▸ EXCERPTED RECORDS:
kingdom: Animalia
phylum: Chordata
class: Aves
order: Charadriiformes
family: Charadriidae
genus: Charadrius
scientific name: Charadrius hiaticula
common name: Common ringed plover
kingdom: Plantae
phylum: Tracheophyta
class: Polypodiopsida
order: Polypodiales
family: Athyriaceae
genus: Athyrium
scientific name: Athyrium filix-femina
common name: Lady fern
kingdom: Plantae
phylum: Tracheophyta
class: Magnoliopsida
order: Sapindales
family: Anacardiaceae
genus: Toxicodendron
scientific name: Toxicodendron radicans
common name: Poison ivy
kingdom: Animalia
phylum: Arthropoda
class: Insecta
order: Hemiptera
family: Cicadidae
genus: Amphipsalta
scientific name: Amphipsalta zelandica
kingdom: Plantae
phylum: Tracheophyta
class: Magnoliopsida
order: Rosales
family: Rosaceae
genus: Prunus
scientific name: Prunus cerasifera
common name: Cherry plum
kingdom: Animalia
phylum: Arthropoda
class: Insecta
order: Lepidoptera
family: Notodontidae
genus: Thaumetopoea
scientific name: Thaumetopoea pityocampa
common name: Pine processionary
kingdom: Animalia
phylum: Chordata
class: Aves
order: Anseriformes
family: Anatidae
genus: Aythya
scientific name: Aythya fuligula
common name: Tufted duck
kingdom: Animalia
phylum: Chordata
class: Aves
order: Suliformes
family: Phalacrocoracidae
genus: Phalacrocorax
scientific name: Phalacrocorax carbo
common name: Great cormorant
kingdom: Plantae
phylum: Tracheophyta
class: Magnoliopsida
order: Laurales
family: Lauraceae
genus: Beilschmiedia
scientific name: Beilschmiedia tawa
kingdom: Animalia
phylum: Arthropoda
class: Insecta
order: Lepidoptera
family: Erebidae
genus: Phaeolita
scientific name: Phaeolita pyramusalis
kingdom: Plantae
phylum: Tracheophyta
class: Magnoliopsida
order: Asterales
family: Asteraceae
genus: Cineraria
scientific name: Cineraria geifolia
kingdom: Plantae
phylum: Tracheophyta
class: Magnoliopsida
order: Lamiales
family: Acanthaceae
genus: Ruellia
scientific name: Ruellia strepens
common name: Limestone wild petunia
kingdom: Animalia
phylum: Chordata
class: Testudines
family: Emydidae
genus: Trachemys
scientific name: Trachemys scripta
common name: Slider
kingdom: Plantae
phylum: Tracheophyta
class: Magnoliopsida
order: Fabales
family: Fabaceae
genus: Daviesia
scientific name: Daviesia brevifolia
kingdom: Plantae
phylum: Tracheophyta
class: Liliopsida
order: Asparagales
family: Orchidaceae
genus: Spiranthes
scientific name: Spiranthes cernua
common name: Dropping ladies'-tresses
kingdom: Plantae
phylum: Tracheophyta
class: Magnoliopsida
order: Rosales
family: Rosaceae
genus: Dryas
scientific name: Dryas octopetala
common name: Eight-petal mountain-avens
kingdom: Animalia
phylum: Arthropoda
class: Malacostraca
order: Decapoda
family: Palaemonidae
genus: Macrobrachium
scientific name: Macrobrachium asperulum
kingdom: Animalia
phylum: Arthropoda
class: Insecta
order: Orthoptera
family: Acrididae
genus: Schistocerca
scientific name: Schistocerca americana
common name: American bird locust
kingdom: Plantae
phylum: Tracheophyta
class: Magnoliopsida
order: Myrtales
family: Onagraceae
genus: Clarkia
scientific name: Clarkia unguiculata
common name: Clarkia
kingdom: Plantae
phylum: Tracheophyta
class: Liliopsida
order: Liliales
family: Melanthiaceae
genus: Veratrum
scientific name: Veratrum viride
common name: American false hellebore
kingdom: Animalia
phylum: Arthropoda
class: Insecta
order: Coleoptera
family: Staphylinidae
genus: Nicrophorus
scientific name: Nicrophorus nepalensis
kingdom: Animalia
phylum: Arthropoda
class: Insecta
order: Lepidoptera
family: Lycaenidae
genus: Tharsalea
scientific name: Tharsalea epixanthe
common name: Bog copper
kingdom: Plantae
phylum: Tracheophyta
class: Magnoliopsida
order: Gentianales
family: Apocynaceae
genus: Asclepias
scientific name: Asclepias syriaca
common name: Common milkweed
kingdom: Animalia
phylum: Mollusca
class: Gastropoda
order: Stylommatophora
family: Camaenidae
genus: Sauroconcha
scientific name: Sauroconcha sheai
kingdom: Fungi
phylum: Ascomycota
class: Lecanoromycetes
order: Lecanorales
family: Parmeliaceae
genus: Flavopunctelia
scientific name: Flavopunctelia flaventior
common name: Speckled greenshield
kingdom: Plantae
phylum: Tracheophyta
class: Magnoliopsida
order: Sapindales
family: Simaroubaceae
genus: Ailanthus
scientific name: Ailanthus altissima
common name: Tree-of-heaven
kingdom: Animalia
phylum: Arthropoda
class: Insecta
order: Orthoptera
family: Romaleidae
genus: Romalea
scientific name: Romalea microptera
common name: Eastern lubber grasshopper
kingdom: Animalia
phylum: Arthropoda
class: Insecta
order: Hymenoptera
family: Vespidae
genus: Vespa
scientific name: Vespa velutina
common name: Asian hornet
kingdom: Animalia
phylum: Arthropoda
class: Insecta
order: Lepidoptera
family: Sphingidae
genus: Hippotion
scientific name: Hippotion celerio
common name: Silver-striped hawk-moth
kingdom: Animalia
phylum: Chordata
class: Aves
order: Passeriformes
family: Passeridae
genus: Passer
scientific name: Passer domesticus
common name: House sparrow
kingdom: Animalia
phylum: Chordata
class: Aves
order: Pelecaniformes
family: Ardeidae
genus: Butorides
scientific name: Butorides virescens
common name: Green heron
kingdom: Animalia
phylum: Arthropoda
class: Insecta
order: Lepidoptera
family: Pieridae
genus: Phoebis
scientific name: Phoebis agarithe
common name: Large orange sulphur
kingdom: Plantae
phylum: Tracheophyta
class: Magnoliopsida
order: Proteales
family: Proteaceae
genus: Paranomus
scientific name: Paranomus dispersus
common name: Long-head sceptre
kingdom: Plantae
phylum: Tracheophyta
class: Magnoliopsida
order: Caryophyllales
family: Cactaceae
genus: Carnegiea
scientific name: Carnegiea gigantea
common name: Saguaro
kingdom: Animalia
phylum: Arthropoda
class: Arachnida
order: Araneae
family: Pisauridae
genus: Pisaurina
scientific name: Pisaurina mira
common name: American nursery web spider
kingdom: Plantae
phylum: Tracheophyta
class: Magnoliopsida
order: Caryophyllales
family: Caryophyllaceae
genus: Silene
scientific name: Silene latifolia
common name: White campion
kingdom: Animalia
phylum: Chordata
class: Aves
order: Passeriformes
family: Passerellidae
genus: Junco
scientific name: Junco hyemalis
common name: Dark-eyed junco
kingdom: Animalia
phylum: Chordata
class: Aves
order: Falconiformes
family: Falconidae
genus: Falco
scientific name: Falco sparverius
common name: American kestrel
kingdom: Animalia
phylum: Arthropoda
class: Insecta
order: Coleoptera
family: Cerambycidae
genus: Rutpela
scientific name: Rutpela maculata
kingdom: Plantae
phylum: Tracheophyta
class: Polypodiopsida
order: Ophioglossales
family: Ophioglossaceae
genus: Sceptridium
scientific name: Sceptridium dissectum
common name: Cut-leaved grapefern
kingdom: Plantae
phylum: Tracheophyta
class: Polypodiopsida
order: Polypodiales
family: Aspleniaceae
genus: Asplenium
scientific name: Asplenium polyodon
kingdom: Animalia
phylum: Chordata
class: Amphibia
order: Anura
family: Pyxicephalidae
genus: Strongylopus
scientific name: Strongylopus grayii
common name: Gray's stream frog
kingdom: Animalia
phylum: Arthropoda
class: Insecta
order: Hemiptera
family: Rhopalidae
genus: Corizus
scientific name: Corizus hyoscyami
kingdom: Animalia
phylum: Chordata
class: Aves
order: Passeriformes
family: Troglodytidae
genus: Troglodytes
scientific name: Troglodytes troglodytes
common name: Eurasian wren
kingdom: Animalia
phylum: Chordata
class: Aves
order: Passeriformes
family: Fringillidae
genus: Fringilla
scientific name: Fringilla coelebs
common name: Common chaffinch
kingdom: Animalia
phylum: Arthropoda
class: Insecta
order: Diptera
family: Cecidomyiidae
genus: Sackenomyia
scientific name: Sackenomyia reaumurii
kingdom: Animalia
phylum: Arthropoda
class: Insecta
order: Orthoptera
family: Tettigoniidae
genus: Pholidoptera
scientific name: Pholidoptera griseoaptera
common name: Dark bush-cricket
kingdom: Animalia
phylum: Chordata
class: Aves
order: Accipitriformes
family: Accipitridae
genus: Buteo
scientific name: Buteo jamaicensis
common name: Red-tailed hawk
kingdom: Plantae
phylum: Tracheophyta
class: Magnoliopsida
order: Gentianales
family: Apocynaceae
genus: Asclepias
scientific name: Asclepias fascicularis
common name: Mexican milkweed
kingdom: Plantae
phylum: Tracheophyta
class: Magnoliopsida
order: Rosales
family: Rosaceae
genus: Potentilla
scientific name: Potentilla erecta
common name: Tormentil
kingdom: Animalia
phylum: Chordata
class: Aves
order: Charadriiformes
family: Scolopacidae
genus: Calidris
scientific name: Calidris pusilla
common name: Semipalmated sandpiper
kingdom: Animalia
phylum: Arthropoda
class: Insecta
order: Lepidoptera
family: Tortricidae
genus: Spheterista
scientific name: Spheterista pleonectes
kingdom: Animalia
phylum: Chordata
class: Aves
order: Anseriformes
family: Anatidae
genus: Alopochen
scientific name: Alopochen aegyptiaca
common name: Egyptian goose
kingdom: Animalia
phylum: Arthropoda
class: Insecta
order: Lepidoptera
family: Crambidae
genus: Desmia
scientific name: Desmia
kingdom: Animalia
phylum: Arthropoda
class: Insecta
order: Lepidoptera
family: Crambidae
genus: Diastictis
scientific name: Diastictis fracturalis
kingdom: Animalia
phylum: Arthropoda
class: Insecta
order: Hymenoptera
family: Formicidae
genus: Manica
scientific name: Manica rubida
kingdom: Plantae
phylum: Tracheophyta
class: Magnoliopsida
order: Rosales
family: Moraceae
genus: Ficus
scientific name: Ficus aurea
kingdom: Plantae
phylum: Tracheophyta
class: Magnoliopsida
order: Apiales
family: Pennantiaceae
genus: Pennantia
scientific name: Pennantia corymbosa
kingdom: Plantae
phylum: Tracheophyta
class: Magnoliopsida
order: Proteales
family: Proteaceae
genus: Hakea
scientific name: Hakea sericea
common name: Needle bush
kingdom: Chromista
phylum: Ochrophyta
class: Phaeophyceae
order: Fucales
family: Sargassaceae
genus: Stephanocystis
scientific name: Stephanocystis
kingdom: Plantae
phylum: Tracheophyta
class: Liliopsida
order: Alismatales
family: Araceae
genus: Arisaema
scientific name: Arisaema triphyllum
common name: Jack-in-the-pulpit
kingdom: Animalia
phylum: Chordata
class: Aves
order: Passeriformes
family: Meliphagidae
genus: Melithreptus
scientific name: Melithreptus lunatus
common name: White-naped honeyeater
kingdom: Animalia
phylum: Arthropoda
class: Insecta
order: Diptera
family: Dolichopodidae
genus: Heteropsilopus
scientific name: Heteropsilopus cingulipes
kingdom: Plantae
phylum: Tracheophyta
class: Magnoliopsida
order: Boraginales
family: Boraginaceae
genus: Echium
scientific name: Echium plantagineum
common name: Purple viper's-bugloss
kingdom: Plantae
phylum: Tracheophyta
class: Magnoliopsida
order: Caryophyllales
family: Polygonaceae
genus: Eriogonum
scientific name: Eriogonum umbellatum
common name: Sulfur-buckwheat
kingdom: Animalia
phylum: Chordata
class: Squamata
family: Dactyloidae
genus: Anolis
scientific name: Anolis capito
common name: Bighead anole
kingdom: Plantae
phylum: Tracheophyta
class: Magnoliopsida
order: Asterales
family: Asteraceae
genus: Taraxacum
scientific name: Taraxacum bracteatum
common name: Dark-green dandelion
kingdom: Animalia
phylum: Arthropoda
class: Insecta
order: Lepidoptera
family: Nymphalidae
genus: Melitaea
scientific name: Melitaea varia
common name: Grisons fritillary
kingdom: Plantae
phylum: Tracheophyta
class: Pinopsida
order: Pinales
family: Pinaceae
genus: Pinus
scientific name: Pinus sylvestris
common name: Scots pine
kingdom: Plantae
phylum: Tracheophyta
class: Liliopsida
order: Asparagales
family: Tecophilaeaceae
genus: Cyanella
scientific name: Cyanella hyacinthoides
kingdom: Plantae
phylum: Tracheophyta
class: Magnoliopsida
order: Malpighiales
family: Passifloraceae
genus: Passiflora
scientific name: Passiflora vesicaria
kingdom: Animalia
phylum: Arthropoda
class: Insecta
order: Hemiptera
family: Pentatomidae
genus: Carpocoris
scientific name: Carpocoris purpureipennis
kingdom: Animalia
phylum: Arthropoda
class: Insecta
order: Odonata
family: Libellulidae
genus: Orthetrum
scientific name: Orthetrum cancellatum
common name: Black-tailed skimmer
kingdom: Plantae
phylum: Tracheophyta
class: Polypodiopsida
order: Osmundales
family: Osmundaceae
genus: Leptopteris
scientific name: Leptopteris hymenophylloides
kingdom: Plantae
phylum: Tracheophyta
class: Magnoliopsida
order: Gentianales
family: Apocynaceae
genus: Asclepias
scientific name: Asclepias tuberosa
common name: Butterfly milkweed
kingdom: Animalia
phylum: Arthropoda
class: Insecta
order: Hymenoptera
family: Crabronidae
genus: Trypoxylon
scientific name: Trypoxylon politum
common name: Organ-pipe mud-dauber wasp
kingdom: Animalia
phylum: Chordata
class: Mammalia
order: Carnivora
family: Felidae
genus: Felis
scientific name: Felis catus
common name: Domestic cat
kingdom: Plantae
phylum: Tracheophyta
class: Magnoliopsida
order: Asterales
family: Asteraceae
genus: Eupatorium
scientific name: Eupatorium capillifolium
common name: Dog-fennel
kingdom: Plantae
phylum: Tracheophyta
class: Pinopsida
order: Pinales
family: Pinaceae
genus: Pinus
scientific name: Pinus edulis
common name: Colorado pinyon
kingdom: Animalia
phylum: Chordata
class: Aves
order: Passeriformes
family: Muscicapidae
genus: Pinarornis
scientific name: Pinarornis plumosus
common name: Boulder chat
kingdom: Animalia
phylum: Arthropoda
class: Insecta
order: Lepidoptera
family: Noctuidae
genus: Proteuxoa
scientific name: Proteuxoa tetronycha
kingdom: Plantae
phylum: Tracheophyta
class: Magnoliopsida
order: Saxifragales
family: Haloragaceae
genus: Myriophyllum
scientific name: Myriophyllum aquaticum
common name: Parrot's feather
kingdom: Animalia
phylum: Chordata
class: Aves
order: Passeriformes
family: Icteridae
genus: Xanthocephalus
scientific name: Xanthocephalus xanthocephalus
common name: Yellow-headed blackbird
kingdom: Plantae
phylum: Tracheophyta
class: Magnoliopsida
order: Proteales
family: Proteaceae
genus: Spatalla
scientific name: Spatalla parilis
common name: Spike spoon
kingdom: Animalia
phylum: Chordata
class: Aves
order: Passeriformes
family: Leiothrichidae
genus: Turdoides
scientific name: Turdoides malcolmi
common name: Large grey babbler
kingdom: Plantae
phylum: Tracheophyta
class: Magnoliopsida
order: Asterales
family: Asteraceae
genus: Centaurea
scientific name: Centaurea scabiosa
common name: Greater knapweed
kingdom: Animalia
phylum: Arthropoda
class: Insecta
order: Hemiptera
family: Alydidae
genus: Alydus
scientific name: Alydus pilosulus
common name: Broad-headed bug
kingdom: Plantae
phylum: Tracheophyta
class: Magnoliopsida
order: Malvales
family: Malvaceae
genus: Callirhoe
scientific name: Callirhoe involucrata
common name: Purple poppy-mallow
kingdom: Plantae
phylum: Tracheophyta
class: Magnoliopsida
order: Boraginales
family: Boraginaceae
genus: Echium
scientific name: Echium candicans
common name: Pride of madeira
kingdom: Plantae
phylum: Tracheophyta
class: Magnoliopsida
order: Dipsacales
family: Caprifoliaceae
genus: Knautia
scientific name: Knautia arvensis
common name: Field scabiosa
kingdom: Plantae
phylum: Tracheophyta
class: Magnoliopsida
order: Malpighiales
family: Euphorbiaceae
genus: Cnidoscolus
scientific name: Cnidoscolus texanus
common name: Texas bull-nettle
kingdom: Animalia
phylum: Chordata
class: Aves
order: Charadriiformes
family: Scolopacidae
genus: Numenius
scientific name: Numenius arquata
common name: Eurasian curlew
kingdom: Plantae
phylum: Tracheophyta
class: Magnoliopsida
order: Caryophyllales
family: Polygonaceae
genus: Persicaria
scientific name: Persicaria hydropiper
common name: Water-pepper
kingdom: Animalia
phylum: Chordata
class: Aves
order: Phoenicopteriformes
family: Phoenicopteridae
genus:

▸ STATED GOAL:
Begin at the line that contains "order: Odonata" and stop after the line that contains "scientific name: Leptopteris hymenophylloides". Reproduce only those lines, swapping "common name" for "vernacular name" and leaving everything else unchanged.

▸ REPLY TO THE TASK:
order: Odonata
family: Libellulidae
genus: Orthetrum
scientific name: Orthetrum cancellatum
vernacular name: Black-tailed skimmer
kingdom: Plantae
phylum: Tracheophyta
class: Polypodiopsida
order: Osmundales
family: Osmundaceae
genus: Leptopteris
scientific name: Leptopteris hymenophylloides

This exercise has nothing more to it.